TASK PROMPT:
How many lines in the data below include the word "internal"? State the number alone.

= = = = =

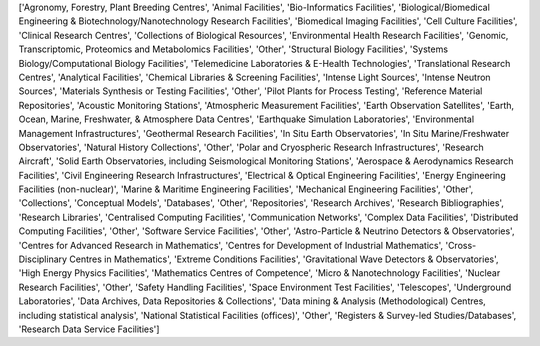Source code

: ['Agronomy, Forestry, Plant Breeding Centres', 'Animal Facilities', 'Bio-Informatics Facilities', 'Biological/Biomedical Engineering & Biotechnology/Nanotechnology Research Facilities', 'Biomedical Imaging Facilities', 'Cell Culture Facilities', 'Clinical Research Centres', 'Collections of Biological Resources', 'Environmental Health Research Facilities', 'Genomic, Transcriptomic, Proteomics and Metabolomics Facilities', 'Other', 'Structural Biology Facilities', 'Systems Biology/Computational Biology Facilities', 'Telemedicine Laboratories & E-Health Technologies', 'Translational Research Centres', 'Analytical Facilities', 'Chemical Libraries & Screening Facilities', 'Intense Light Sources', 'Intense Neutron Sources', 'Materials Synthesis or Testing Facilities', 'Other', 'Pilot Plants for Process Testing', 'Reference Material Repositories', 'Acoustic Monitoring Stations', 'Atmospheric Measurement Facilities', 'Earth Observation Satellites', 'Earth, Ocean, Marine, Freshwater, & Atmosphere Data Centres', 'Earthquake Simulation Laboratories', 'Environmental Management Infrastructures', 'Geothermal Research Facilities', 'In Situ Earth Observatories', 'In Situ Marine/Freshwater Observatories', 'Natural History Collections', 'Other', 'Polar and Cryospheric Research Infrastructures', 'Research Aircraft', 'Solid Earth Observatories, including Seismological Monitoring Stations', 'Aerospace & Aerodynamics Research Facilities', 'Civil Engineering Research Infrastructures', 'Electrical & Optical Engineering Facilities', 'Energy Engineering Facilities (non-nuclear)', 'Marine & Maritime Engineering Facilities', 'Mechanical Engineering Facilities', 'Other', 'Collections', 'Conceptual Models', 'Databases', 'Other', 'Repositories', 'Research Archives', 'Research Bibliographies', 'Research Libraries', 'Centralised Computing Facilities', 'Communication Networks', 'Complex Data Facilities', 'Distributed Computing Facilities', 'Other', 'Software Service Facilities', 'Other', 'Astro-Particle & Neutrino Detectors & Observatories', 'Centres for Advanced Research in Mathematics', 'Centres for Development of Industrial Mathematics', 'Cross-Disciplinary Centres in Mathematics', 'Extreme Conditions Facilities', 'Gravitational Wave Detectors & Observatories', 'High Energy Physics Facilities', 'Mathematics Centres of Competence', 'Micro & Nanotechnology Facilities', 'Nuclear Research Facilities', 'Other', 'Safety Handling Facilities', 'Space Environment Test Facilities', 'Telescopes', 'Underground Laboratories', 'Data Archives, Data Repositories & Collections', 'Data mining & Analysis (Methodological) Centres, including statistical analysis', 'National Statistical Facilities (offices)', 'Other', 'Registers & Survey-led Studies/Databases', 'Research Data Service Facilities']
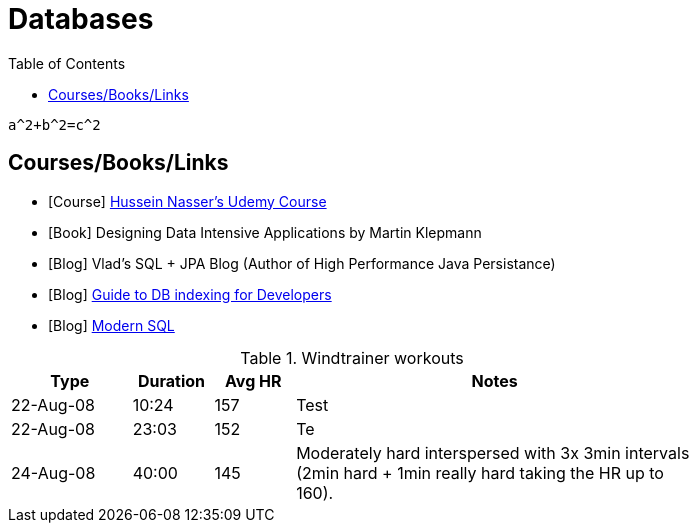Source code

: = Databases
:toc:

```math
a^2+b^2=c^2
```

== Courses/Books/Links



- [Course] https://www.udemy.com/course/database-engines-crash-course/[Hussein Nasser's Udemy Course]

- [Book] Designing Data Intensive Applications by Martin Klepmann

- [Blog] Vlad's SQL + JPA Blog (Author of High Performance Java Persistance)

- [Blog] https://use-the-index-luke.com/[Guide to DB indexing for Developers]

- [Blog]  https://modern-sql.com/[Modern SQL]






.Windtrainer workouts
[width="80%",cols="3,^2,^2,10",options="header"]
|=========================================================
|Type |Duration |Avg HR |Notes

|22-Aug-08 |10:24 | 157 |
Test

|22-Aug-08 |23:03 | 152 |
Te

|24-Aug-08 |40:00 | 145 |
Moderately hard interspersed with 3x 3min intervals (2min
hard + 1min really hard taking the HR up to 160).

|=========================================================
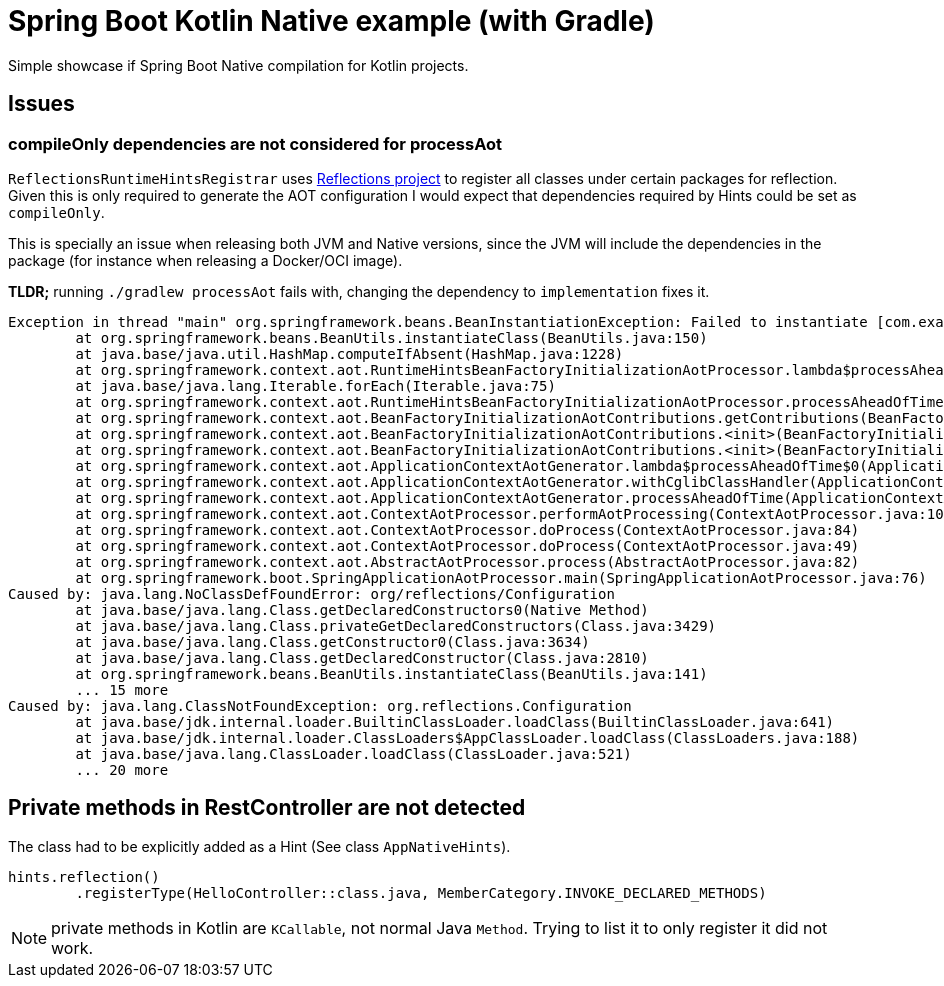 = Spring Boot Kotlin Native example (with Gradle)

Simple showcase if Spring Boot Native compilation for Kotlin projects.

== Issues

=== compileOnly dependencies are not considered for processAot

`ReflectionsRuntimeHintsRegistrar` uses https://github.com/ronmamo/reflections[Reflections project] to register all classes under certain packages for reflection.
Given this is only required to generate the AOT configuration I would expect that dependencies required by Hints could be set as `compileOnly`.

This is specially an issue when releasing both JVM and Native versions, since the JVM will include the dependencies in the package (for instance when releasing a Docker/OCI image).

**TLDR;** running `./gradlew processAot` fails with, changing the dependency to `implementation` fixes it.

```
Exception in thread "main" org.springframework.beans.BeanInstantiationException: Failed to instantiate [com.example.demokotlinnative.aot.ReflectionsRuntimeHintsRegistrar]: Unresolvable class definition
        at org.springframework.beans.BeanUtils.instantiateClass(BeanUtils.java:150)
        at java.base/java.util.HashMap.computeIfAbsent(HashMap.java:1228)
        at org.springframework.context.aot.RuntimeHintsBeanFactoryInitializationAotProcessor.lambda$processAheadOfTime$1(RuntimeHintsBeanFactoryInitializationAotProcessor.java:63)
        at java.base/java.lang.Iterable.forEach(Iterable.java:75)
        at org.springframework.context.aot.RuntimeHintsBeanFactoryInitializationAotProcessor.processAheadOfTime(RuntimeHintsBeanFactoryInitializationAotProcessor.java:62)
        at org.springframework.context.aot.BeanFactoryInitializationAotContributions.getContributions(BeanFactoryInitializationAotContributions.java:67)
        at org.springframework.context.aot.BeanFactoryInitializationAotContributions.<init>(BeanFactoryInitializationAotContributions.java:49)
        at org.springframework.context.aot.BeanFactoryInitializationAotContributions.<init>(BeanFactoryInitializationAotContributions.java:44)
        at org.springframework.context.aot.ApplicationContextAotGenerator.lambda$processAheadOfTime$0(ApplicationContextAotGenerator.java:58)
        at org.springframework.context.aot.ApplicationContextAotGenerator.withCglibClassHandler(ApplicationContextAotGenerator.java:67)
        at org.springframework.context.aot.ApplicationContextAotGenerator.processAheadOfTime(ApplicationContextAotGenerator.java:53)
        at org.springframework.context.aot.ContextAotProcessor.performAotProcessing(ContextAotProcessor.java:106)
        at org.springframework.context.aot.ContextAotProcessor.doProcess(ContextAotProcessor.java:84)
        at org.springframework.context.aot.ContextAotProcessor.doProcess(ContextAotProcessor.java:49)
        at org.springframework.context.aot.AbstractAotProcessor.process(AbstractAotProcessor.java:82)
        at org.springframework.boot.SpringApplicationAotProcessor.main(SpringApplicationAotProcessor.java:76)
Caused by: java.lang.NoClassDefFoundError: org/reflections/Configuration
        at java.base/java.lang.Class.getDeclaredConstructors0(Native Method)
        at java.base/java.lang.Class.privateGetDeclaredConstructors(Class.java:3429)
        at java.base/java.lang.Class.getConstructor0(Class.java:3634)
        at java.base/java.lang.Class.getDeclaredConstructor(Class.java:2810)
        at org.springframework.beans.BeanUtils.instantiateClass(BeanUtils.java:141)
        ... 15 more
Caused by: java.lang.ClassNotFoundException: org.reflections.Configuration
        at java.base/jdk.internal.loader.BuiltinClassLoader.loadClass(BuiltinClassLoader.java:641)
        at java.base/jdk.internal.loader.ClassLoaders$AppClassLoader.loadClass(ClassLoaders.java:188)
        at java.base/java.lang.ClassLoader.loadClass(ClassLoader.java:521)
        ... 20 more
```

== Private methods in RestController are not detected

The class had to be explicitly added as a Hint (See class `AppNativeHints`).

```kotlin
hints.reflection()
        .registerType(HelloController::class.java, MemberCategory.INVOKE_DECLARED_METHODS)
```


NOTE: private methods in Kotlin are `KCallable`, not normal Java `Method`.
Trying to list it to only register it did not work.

= = = = =

TASK OUTPUT:
2